UNCHR・鶴見大学共同プロジェクト 庇護希望者のための歯科診療

 

 
 

●UNCHRからの要請を受けて

 
 

 現在も世界のどこかで天変地異や戦争、紛争が起こり、家族や住む場所や仕事を失った人々が安全に暮らせる場所を求めて、他の国へ移り住もうとしている。こうした難民は日本にも多く見られるようになった。日本の政府もこれらの人々を難民として認定し、認定を受けられた難民に対しては手厚いサポートを行っているが、その数は一部に過ぎず、国内にはまだ多くの難民申請を行っている庇護希望者がおり、彼らに対しては生活や医療の援助はほとんどなく、暮らしに窮しており、もちろん歯科診療を受ける術もない。このような現状に対してUNCHR(国連難民高等弁務官事務所)やNGO団体から要請を受け、本学とUNCHRが連携し、わが国の医療系大学初めての取り組みとして本学歯学部附属病院で無償の支援歯科診療を行っている。

 
 

●大学全体が一丸となって対応

 
 

 UNCHRの担当者から現在このプロジェクトの統括をしている永坂哲助教に庇護希望者の歯科診療の要請があったのは去年の2月。全面的に無償で診療を行うということに対する大学側の理解と、患者が病院に診察に訪れるまでのシステムづくりを進めながら、7月に大学とUNCHRの代表者の話し合いが行われ、徐々にプログラムが具体化され、本年2月23日に正式にプロジェクトがスタートした。
 「個人的な対応や賛同した一部のスタッフだけの取り組みでは、対処できないプロジェクトなので、斎藤病院長をはじめ多くの先生方、スタッフの方にご理解をいただき進められたことが、プロジェクトの順調な進行につながっています。ご寄付によるご支援をくださっている協賛企業の存在も、プロジェクト推進の物心両面における大きな支えとなっています」と永坂助教。現在、新患は毎週木曜日に受付、再診は一般と同じように担当医と患者の相談により決められ、保険の適用範囲での歯科診療が無償で行われている。5月までの2カ月半でネパール、バングラデシュ、ミャンマー、トルコ、コートジボワール、アンゴラ、ジンバブエ、コロンビアの8カ国、9名の患者の診療を行い、1名の診療が終了した。「予想よりも人数が少ないのは、潜在的な歯科診療希望者が多くても、庇護希望者として該当するかの審査に時間がかかったり、NGO団体に依頼している居住地からの付き添いや居住地からの交通費の捻出など、いろいろな問題があるようです」。
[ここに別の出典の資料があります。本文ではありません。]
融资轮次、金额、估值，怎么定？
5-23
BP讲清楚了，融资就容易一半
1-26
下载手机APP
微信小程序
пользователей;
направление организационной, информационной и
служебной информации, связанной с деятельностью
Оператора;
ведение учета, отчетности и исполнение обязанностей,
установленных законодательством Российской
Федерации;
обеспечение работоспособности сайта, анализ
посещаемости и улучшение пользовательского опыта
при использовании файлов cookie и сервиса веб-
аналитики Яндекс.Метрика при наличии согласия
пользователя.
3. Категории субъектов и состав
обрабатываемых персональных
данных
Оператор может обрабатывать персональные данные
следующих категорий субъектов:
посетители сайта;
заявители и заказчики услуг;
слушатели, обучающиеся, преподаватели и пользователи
と永坂助教は課題を考える。

 
 

●全国の大学へ発信したい

 
 

 困っている人にできる限りの医療を提供するというのが、大学病院の大前提である。しかし、こうしたプロジェクトを大学病院として取り組むのは予算的にもスタッフ面でもなかなか難しく、二の足を踏むケースも少なくはない。「受け入れ先のない困っている患者を救うことは、他者に対する思いやりの心を顧み、人として生を受けた因縁を感謝し、生物、自然との共生に努めなければならないという曹洞宗の教えに基づいた本学の建学の精神そのものであり、このプロジェクトも本学だからこそできたのではないでしょうか。そして、将来はこのような取り組みを本学から発信して全国の29の歯科大学に広げていきたいと考えています」。このプロジェクトを積極的に推進してきた斎藤病院長はさらなる抱負を語った。